There are also numerous other types of lithium-ion batteries made for specific laptops and other electronics gadgets. There is currently no standard size for these lithium-ion cells.

Comments

  1. dave says

    This blog is incorrect. Rechargeable Lithium-Ion batteries do exist in AAA and AA sizes. They are VERY common, are named based on their dimensions which are (AAA) 10440, and (AA) 14500 cells.

    If the author of that book suggested otherwise, the book is a joke as this isn’t something one would have to be an engineer to know, NOBODY who knows modern day batteries does not realize they do come in AA and AAA sizes.

    Don’t get me wrong, I’m not suggesting they are interchangeable in devices meant for alkaline or NiMH/NiCd AA or AAA cells due to the difference in voltage, but they most certainly do exist and the author of the book seems to have created a work of fiction that is probably best avoided.

  2. Anonymous says

    Some people use a 14500 and a spacer for the (rough) equivalent of x2 AAs.

    Some people reqire their electronics to take x2 14500s in parallel instead of x2 AAs in series.

  3. says

    I think it would be great if there could be a consumer usable AA and AAA li ion battery version. I find no matter how well we manage our rechargeable batteries they always end up with battery memory.

  4. says

    Hello,this is Scarlet from XND technology Co., LTD. Is there anyone who needed purchasing the rechargeable Li-ion batteries? We can supply for you with compititive price. My Skype is : batterystar

    Thanks.

  5. PatZ says

    As a matter of fact there are 1.5V Lithium-ion battery, at the positive end there is an additional ring for 3.7V/4.2V charging and the center is 1.5V output.
    It is more expensive for sure but the matter is it does exist.

  6. Jim says

    I bought 1.5V Lithium AA batteries in May 2014: ‘Energizer Ultimate Lithium’. When brand new, they read 2V. There is no ‘additional ring’ for a different voltage. Is this new information, or did they just come onto the market? And why would they not be rechargeable? Why would they burn or explode when charged? My cordless tools all run on Li-Ion, and those batteries recharge very quickly. Seems to me if you don’t overcharge them, they shouldn’t explode.

  7. says

    Time for an article update. Kentli hav released a 1.5v AA and AAA rechargeable lithium polymer battery.

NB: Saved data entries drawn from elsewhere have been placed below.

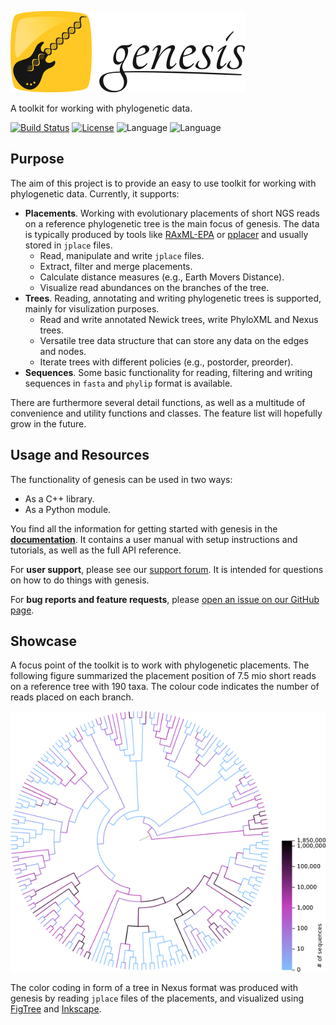 ![genesis](/doc/logo/logo_readme.png?raw=true "genesis")

A toolkit for working with phylogenetic data.

[![Build Status](https://travis-ci.org/lczech/genesis.svg?branch=master)](https://travis-ci.org/lczech/genesis)
[![License](https://img.shields.io/badge/license-GPLv3-blue.svg)](http://www.gnu.org/licenses/gpl.html)
![Language](https://img.shields.io/badge/language-C%2B%2B11-lightgrey.svg)
![Language](https://img.shields.io/badge/language-python-lightgrey.svg)

Purpose
-------------------

The aim of this project is to provide an easy to use toolkit for working with phylogenetic data.
Currently, it supports:

 *  **Placements**. Working with evolutionary placements of short NGS reads on a
    reference phylogenetic tree is the main focus of genesis. The data is typically produced by
    tools like [RAxML-EPA](http://sco.h-its.org/exelixis/web/software/epa/index.html) or
    [pplacer](http://matsen.fhcrc.org/pplacer/) and usually stored in `jplace` files.
     *  Read, manipulate and write `jplace` files.
     *  Extract, filter and merge placements.
     *  Calculate distance measures (e.g., Earth Movers Distance).
     *  Visualize read abundances on the branches of the tree.
 *  **Trees**. Reading, annotating and writing phylogenetic trees is supported, mainly for
    visulization purposes.
     *  Read and write annotated Newick trees, write PhyloXML and Nexus trees.
     *  Versatile tree data structure that can store any data on the edges and nodes.
     *  Iterate trees with different policies (e.g., postorder, preorder).
 *  **Sequences**. Some basic functionality for reading, filtering and writing sequences in
    `fasta` and `phylip` format is available.

There are furthermore several detail functions, as well as a multitude of convenience and utility
functions and classes.
The feature list will hopefully grow in the future.

Usage and Resources
-------------------

The functionality of genesis can be used in two ways:

 *  As a C++ library.
 *  As a Python module.

You find all the information for getting started with genesis in the
**[documentation](http://doc.genesis-lib.org/)**.
It contains a user manual with setup instructions and tutorials, as well as the full API reference.

For **user support**, please see our [support forum](http://support.genesis-lib.org/).
It is intended for questions on how to do things with genesis.

For **bug reports and feature requests**, please
[open an issue on our GitHub page](https://github.com/lczech/genesis/issues).


Showcase
-------------------

A focus point of the toolkit is to work with phylogenetic placements.
The following figure summarized the placement position of 7.5 mio short reads on a
reference tree with 190 taxa. The colour code indicates the number of reads placed
on each branch.

![Phylogenetic tree with coloured branches.](/doc/img/visualize_placements.png?raw=true "Phylogenetic tree with coloured branches.")

The color coding in form of a tree in Nexus format was produced with genesis by reading `jplace`
files of the placements, and visualized using [FigTree](http://tree.bio.ed.ac.uk/software/figtree/)
and [Inkscape](https://inkscape.org).
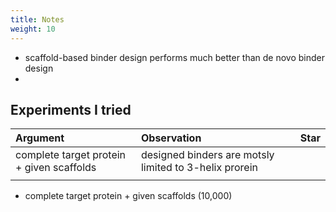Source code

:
 ```yaml
---
title: Notes
weight: 10
---
```


- scaffold-based binder design performs much better than de novo binder design
- 

## Experiments I tried

| Argument | Observation | Star |
| :---         | :---      | :--- |
| complete target protein + given scaffolds  | designed binders are motsly limited to 3-helix prorein|     |
|     |       |       |

- complete target protein + given scaffolds (10,000) 

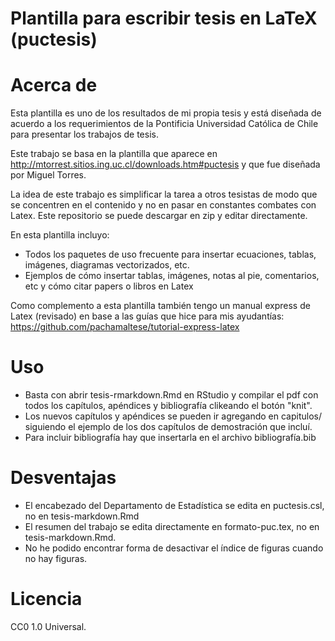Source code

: # Plantilla para escribir tesis en LaTeX (puctesis)

# Acerca de

Esta plantilla es uno de los resultados de mi propia tesis y está diseñada de acuerdo a los requerimientos de la Pontificia Universidad Católica de Chile para presentar los trabajos de tesis. 

Este trabajo se basa en la plantilla que aparece en http://mtorrest.sitios.ing.uc.cl/downloads.htm#puctesis y que fue diseñada por Miguel Torres.

La idea de este trabajo es simplificar la tarea a otros tesistas de modo que se concentren en el contenido y no en pasar en constantes combates con Latex. Este repositorio se puede descargar en zip y editar directamente.

En esta plantilla incluyo:
* Todos los paquetes de uso frecuente para insertar ecuaciones, tablas, imágenes, diagramas vectorizados, etc.
* Ejemplos de cómo insertar tablas, imágenes, notas al pie, comentarios, etc y cómo citar papers o libros en Latex

Como complemento a esta plantilla también tengo un manual express de Latex (revisado) en base a las guías que hice para mis ayudantías: https://github.com/pachamaltese/tutorial-express-latex

# Uso

* Basta con abrir tesis-rmarkdown.Rmd en RStudio y compilar el pdf con todos los capítulos, apéndices y bibliografía clikeando el botón "knit". 
* Los nuevos capítulos y apéndices se pueden ir agregando en capitulos/ siguiendo el ejemplo de los dos capítulos de demostración que incluí.
* Para incluir bibliografía hay que insertarla en el archivo bibliografía.bib

# Desventajas

* El encabezado del Departamento de Estadística se edita en puctesis.csl, no en tesis-markdown.Rmd
* El resumen del trabajo se edita directamente en formato-puc.tex,  no en tesis-markdown.Rmd.
* No he podido encontrar forma de desactivar el índice de figuras cuando no hay figuras.

# Licencia

CC0 1.0 Universal.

    http://www.unbatteries.com/

    They overcome the recharge concerns by making the battery nipple not accept a charge at all, you buy a specially designed charger that charges using a ring contact and charges the battery at higher voltages than it outputs via the nipple.

    These cells have circuitry to reduce the voltage down to 1.5 volts and claim that the battery has a capacity of 2800ah as good as Eneloops Pros but lighter in weight.

    Biggest disadvantage is that they are expensive. For specialist applications they maybe a decent choice.

    It will be intersting to see if the price of these cells comes down and lithium ion technology progresses.

  8. Irvinong says

    Dear Sirs,

    Can anyone tell me why rechargeable AA/AAA batteries always come with voltage 1.2v and not 1.5v compared with same size normal batteries. Thank you

    Irvin

    • web master says

      While it is true that the average alkaline battery has an output of 1.5 volts when it is new, in reality, an alkaline’s lifecycle is such that it quickly drops from 1.5 to 1.0 volts before dying out. Because of this, the average output of an alkaline battery is the same as that of an NiMH rechargeable battery: about 1.2 volts. An alkaline battery really only outputs a 1.5 V voltage at the very beginning of its use. Soon after, it begins to decrease down to well below 1.2 V, bottoming out around 0.6 V.

      Most of the basic consumer electronics function normally using battery power with an output between 0.9 V and 1.5 V. However, unlike alkaline batteries, where the voltage drops quickly and gives you performance that’s well below 1.5 volts, NiMH rechargeable batteries, on the other hand, provide a steady stream of voltage from the beginning of its charge until the very end – about 1.25 V.